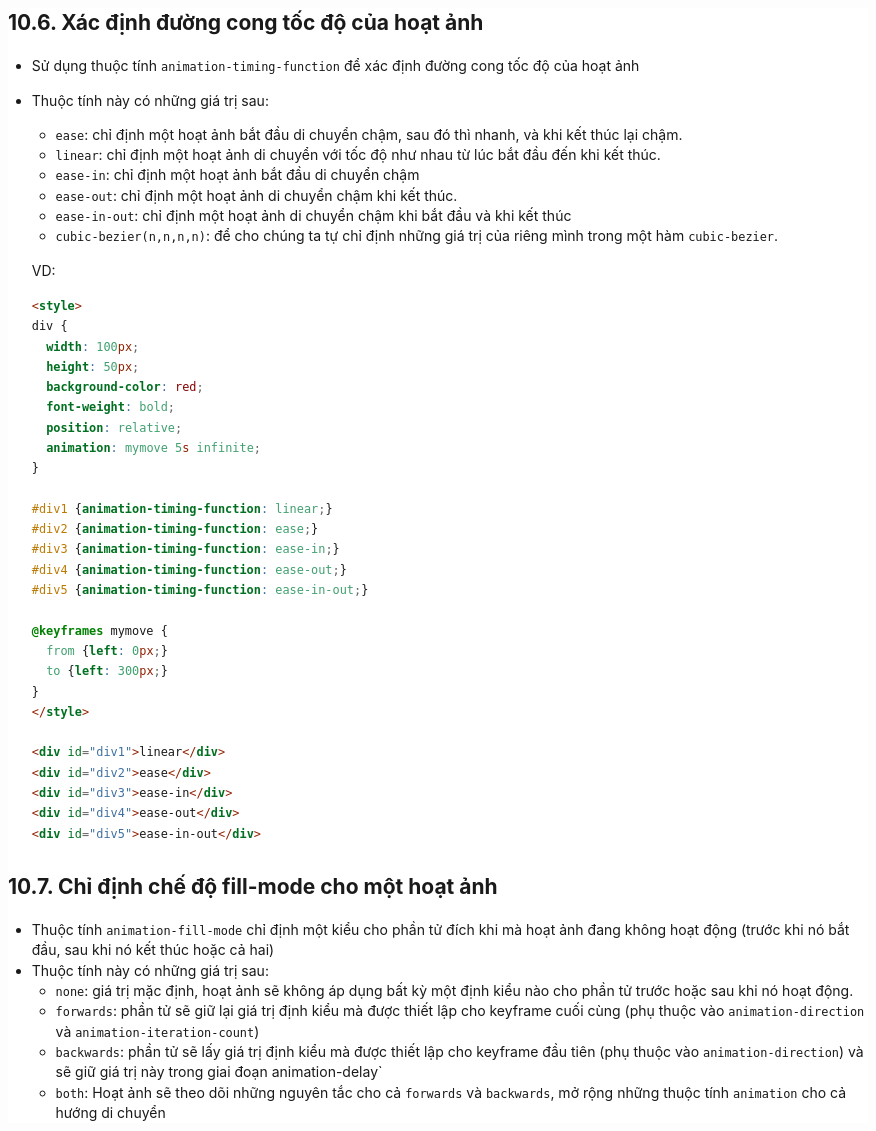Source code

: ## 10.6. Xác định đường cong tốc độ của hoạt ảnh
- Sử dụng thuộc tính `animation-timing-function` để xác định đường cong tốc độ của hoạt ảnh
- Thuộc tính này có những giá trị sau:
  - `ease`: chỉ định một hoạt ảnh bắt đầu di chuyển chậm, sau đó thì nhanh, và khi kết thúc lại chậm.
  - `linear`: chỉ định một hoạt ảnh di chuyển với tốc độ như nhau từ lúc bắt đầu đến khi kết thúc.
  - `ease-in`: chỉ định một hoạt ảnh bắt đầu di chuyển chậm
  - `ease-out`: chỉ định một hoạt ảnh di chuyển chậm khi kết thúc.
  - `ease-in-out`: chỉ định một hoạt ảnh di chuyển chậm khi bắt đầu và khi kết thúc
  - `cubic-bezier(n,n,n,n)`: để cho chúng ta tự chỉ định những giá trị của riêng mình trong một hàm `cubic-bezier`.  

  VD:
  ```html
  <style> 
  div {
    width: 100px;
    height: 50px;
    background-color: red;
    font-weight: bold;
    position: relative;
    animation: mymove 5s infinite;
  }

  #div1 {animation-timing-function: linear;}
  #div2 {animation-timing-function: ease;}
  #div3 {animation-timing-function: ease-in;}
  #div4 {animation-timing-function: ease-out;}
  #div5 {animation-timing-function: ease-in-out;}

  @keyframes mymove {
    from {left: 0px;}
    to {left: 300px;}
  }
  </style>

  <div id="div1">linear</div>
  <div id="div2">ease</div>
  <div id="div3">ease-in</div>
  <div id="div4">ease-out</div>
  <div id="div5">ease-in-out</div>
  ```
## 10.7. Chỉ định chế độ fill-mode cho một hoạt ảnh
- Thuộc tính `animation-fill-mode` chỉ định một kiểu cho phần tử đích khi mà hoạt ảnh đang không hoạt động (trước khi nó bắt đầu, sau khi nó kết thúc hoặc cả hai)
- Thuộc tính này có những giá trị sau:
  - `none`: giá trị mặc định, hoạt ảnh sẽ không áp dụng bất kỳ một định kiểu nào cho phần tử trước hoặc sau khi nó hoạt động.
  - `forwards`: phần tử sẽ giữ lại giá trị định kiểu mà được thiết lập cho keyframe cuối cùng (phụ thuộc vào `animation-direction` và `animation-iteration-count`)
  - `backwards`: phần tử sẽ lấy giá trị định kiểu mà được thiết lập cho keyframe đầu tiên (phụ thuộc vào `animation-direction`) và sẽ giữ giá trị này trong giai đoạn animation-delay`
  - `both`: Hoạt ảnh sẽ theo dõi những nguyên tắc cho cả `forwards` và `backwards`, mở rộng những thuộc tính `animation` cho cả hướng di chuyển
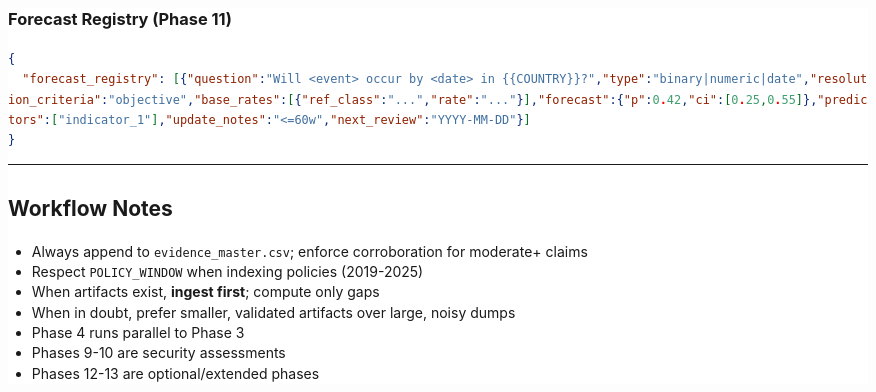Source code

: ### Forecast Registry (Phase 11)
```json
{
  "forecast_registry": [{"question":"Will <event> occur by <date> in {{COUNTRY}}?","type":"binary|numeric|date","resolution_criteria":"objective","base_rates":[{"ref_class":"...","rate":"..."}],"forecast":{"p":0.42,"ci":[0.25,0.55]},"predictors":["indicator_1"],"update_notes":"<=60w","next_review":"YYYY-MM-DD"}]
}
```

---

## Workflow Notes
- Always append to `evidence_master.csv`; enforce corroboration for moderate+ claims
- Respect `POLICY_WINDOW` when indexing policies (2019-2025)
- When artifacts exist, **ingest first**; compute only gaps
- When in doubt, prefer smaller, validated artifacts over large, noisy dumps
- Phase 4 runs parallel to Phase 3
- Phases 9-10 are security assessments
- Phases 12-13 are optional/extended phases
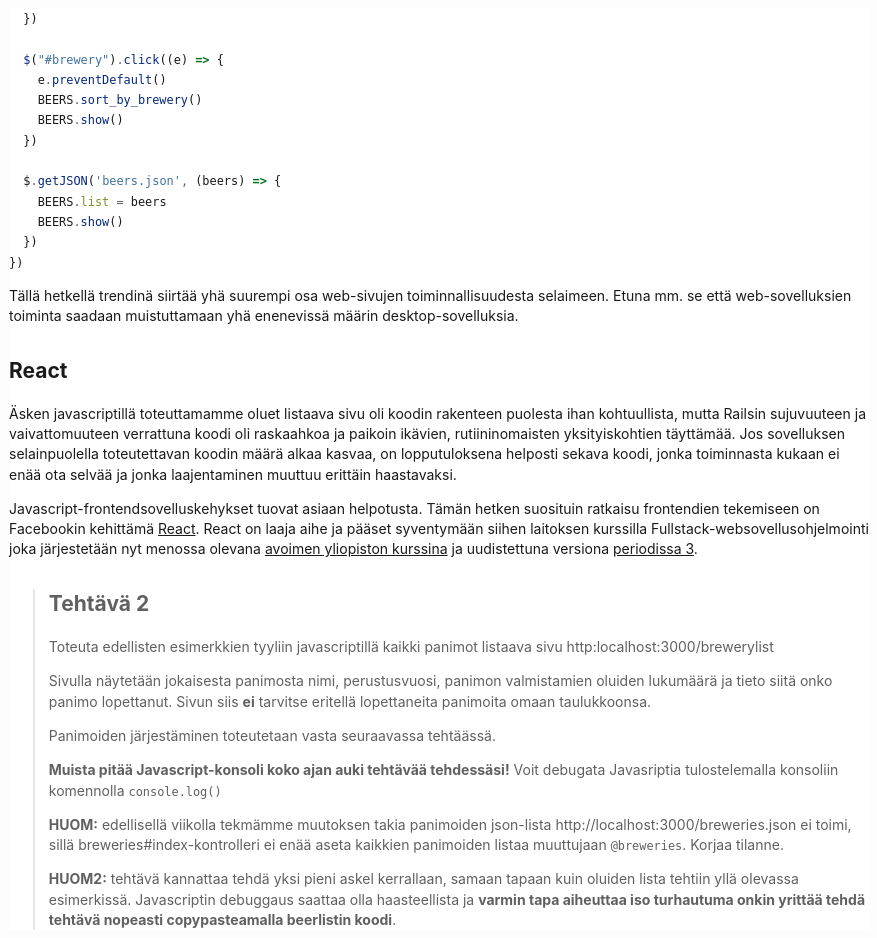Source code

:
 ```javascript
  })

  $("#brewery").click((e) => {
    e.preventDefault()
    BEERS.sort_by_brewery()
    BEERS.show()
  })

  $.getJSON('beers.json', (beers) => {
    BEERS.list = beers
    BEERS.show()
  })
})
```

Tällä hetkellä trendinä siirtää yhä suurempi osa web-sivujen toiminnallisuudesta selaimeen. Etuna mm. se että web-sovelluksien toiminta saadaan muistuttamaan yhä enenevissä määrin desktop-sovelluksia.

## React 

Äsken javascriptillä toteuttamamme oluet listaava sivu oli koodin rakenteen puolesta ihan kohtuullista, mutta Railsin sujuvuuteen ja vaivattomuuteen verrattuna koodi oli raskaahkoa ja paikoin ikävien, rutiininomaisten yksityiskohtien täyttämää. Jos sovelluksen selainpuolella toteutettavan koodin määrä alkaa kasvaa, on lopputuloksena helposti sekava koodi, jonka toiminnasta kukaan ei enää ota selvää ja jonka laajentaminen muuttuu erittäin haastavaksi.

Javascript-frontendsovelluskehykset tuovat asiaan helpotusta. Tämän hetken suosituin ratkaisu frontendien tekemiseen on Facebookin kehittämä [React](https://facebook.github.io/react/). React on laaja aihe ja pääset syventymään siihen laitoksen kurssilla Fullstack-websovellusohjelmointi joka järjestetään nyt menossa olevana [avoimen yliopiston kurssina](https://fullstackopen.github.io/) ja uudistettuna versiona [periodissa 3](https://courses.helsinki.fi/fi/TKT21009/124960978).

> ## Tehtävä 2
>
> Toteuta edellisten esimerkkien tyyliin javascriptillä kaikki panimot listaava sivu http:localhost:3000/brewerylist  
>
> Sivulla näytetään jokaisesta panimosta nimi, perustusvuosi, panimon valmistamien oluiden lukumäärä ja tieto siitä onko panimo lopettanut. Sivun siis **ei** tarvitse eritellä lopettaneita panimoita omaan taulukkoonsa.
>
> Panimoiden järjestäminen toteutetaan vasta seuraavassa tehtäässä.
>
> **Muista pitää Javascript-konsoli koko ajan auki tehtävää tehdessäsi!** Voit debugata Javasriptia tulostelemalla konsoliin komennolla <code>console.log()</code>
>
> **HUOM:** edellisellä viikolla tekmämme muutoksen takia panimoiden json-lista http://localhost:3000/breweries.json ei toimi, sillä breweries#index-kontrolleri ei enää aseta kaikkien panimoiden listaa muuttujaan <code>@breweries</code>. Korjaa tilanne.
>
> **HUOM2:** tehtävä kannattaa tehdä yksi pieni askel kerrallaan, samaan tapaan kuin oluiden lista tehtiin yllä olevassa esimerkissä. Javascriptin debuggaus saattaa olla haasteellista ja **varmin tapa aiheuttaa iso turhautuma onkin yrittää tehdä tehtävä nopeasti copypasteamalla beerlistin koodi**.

::::::::

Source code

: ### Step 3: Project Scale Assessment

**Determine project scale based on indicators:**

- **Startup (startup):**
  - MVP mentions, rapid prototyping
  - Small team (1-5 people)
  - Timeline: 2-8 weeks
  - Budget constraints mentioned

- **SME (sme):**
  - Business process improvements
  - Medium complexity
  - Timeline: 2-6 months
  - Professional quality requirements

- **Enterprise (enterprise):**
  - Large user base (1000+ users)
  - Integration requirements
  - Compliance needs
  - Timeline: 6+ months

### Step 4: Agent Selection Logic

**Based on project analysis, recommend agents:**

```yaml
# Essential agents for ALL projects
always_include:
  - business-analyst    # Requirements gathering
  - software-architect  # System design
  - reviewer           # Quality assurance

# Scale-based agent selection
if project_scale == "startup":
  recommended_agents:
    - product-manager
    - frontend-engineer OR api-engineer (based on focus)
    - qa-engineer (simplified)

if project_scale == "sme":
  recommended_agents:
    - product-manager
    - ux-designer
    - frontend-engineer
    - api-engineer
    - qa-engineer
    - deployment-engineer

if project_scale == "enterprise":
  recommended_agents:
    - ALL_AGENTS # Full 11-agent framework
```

::::::::

§ WHAT IS BEING ASKED
From the records above, copy each line in which the string "linear" occurs.

§ THE ANSWER
  - `linear`: chỉ định một hoạt ảnh di chuyển với tốc độ như nhau từ lúc bắt đầu đến khi kết thúc.
  #div1 {animation-timing-function: linear;}
  <div id="div1">linear</div>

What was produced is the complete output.